Dataset items:

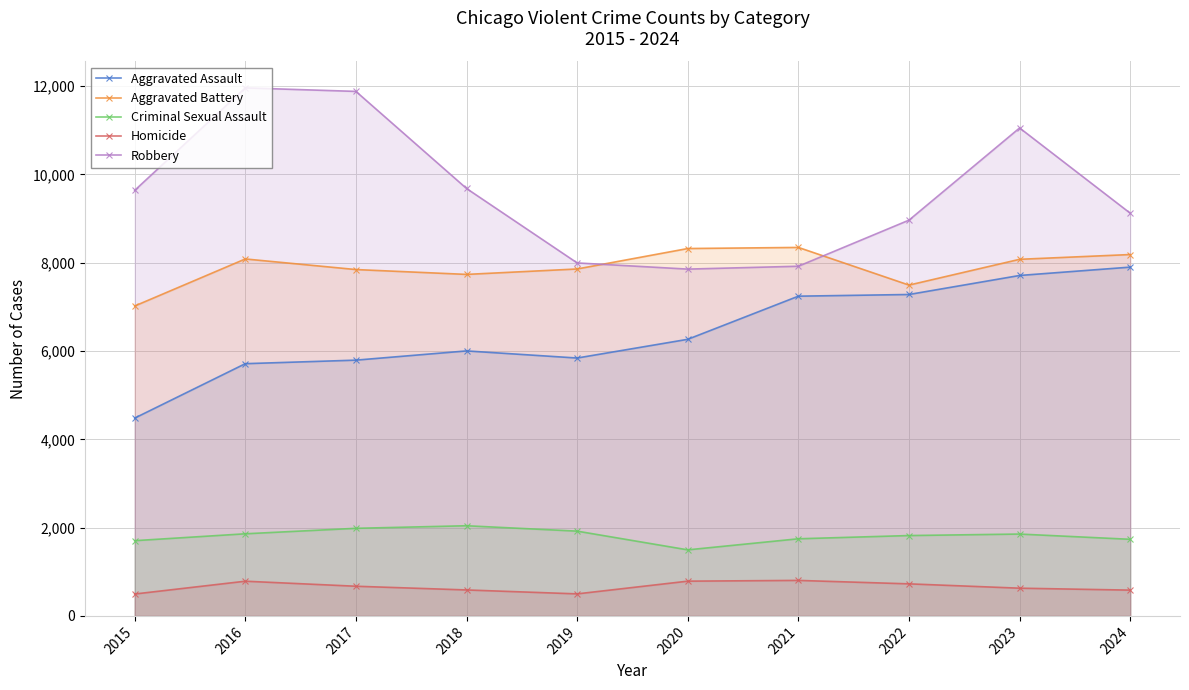

What is the lowest value of the Homicide series?

496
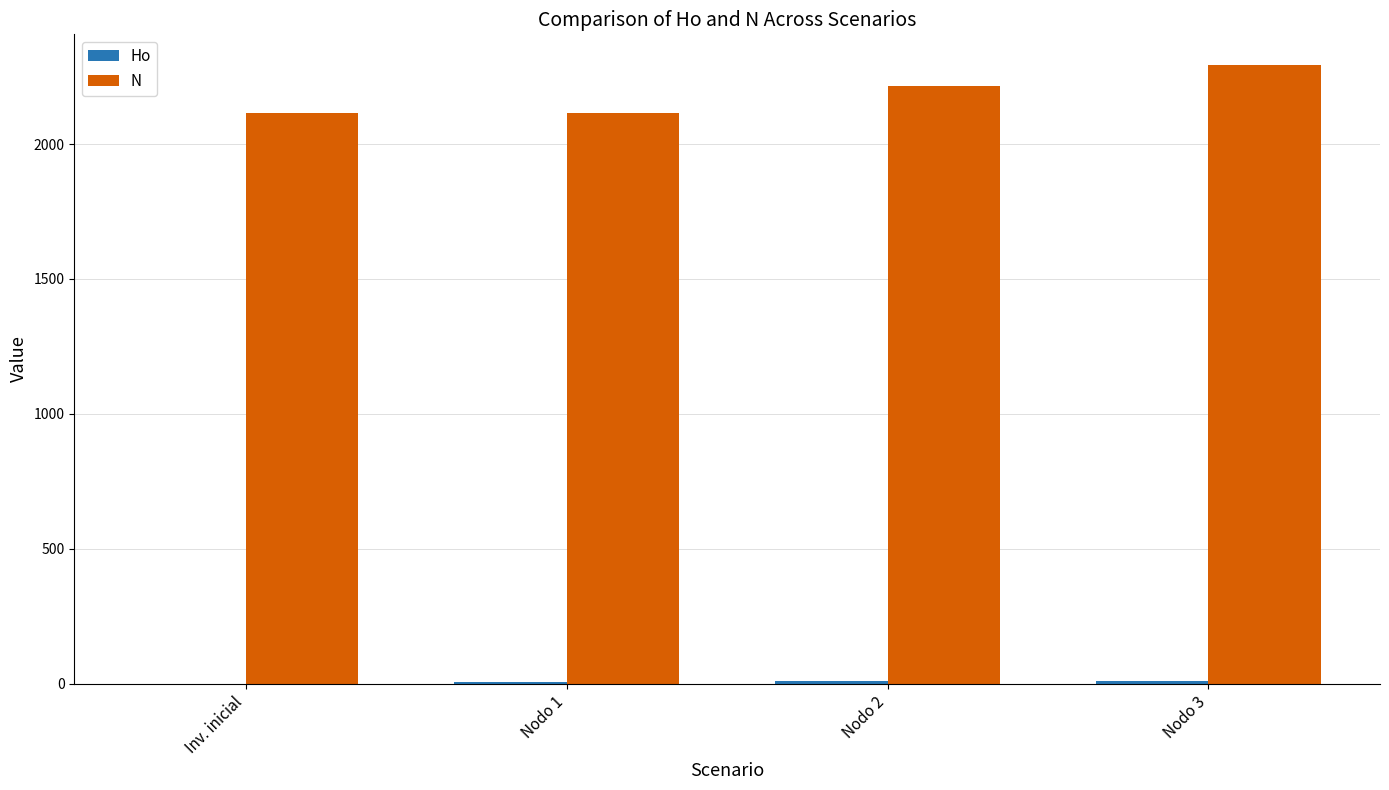

What is the maximum value shown in the chart?

2292.2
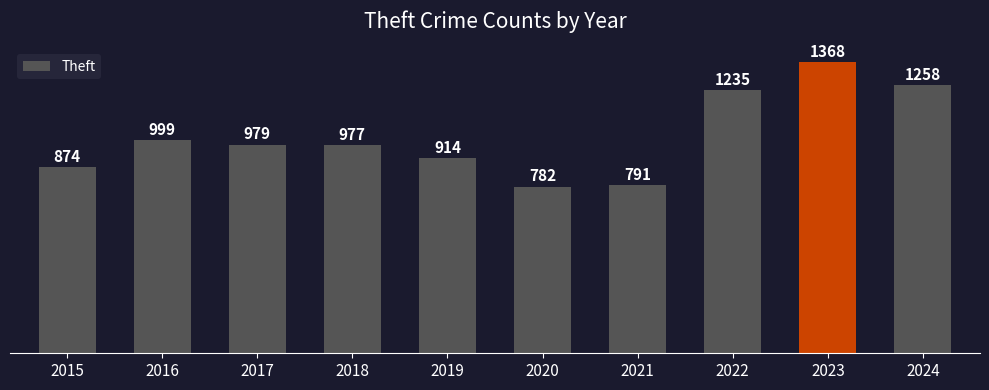

How many series are shown in this chart?

1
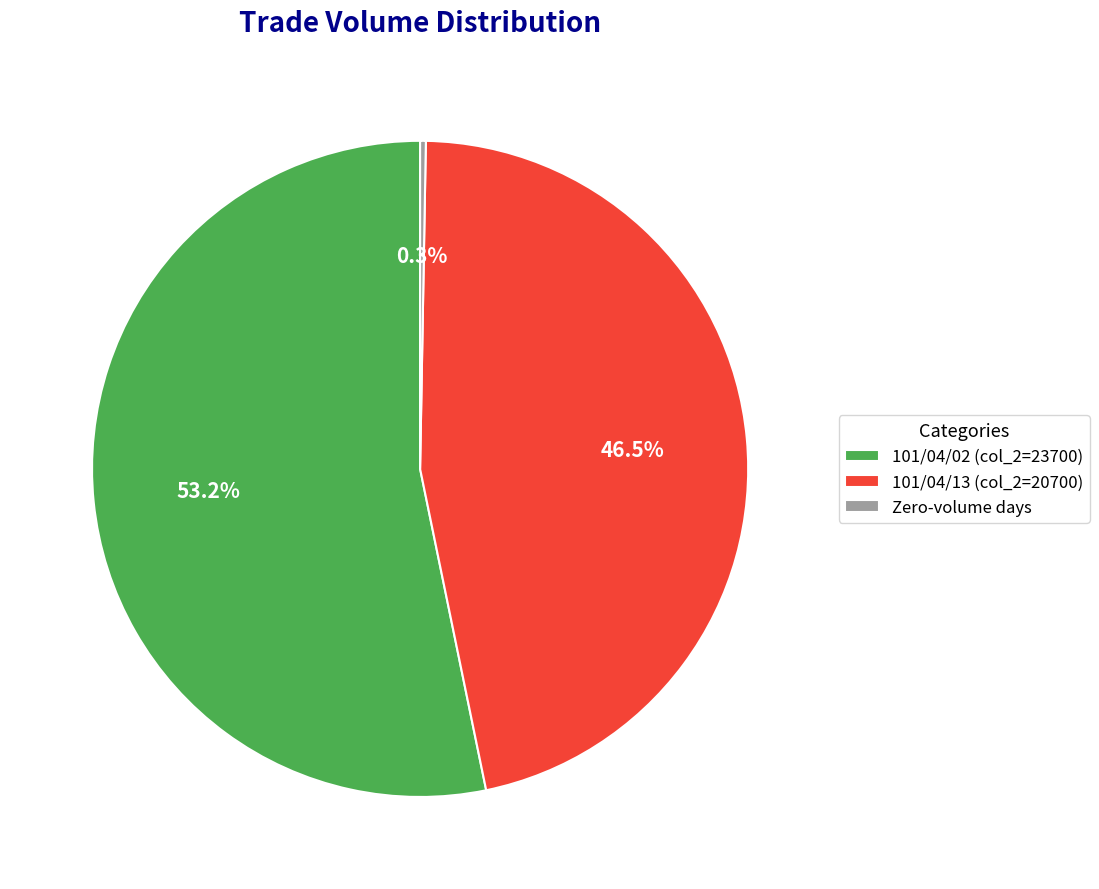

Is Zero-volume days the majority of the pie?

No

> _Problem_: Reproduce every item above word for word, leaving out the pictures.

> _Result of the task_:
What is the lowest value of the Homicide series?

496

What is the maximum value shown in the chart?

2292.2

How many series are shown in this chart?

1

Is Zero-volume days the majority of the pie?

No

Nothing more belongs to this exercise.